T41
Metagenomic scaffolds enable combinatorial lignin transformation
Tuesday, April 29, 2014
Exhibit/Poster Hall, lower level (Hilton Clearwater Beach)
Cameron R. Strachan1, David VanInsberghe2, Rahul Singh3, Lindsay D. Eltis4 and Steven J. Hallam4, (1)MetaMixis, Vancouver, BC, Canada, (2)Microbiology, MIT, Cambridge, (3)Department of Microbiology and Immunology, University of British Columbia, Vancouver, BC, Canada, (4)Microbiology and Immunology, University of British Columbia, Vancouver, BC, Canada
Engineering the microbial transformation of lignocellulosic biomass is essential to developing modern biorefining processes that alleviate reliance on petroleum-derived energy and chemical feedstocks. Many current biorefining process streams depend on the genetic tractability of Escherichia coli with a primary emphasis on engineering cellulose/hemicellulose catabolism, small molecule production, and resistance to product inhibition. Conversely, process streams for lignin transformation remain embryonic, with relatively few environmental strains or enzymes implicated.

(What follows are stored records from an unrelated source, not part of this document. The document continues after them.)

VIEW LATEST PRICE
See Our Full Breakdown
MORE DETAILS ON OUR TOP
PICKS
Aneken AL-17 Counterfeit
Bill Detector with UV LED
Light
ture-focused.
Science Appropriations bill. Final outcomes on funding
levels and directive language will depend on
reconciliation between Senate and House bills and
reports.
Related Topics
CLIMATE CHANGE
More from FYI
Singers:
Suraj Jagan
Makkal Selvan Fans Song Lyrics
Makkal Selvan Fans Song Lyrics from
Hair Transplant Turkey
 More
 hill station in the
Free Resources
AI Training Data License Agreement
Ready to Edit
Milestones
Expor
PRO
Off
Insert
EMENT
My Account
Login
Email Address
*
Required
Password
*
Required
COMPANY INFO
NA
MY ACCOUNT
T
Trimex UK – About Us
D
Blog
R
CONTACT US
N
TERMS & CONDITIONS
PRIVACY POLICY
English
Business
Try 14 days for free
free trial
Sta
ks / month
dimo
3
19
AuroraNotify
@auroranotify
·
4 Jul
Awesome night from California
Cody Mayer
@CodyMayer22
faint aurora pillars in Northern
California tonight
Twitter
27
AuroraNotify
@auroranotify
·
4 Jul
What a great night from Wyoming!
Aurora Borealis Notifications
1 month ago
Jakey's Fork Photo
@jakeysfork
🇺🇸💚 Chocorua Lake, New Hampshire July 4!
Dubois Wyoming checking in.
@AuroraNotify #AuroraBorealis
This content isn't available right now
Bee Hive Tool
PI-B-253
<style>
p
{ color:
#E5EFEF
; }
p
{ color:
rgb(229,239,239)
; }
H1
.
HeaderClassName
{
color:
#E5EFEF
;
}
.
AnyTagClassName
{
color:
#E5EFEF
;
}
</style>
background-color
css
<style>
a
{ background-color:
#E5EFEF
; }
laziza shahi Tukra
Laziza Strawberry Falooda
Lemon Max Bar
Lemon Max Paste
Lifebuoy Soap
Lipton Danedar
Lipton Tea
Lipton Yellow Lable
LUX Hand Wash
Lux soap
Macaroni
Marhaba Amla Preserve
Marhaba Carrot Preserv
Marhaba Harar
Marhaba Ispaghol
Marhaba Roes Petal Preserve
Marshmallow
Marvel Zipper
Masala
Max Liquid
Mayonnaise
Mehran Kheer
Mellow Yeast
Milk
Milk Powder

Here we develop a biosensor responsive to monoaromatic lignin transformation products compatible with functional screening in E. coli. We use this biosensor to retrieve metagenomic scaffolds sourced from coal beds conferring an array of lignin transformation phenotypes that synergize in combination. Transposon mutagenesis and comparative sequence analysis of active clones identified genes encoding six functional classes mediating lignin transformation phenotypes that appear to be mobilized in nature via phage- or plasmid-mediated horizontal gene transfer. These results illuminate cellular and community wide networks acting on aromatic polymers and expand the toolkit for engineering recombinant lignin transformation based on ecological design principles.